Go through the records and extract every line with the word "original".

▶ GIVEN RECORDS
--------------------
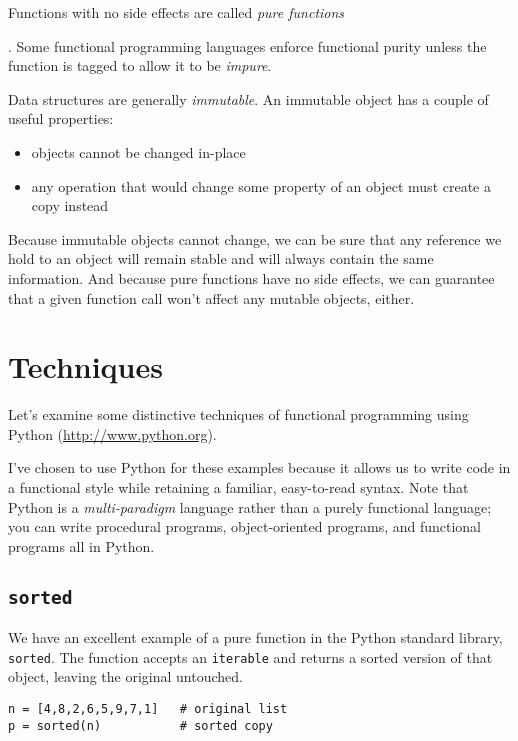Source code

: \documentclass[ignorenonframetext,red]{beamer}
\begin{document}
\begin{frame}
Functions with no side effects are called \textit{pure functions}%
\end{frame}.
Some functional programming languages enforce functional purity unless the function is tagged to allow it to be \textit{impure}.
\begin{frame}%
Data structures are generally \textit{immutable}. An immutable object has a couple of useful properties:
\begin{itemize}
\pause \item objects cannot be changed in-place
\pause \item any operation that would change some property of an object must create a copy instead
\end{itemize}
\end{frame}
\noindent Because immutable objects cannot change, we can be sure that any reference we hold to an object will remain stable and will always contain the same information. And because pure functions have no side effects, we can guarantee that a given function call won't affect any mutable objects, either.

\section{Techniques}
\begin{frame}
Let's examine some distinctive techniques of functional programming using Python (\url{http://www.python.org}).
\end{frame}%
I've chosen to use Python for these examples because it allows us to write code in a functional style while retaining a familiar, easy-to-read syntax. Note that Python is a \textit{multi-paradigm} language rather than a purely functional language; you can write procedural programs, object-oriented programs, and functional programs all in Python.

\subsection{\tt sorted}
We have an excellent example of a pure function in the Python standard library, \texttt{sorted}. The function accepts an \texttt{iterable} and returns a sorted version of that object, leaving the original untouched.

\begin{frame}[fragile]
\begin{lstlisting}[style=python,caption={Sorting a List},label={lst:sorted}]
n = [4,8,2,6,5,9,7,1]   # original list
p = sorted(n)           # sorted copy
\end{lstlisting}
\end{frame}
\end{document}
--------------------
▶ RESPONSE TO THE EXERCISE
We have an excellent example of a pure function in the Python standard library, \texttt{sorted}. The function accepts an \texttt{iterable} and returns a sorted version of that object, leaving the original untouched.
n = [4,8,2,6,5,9,7,1]   # original list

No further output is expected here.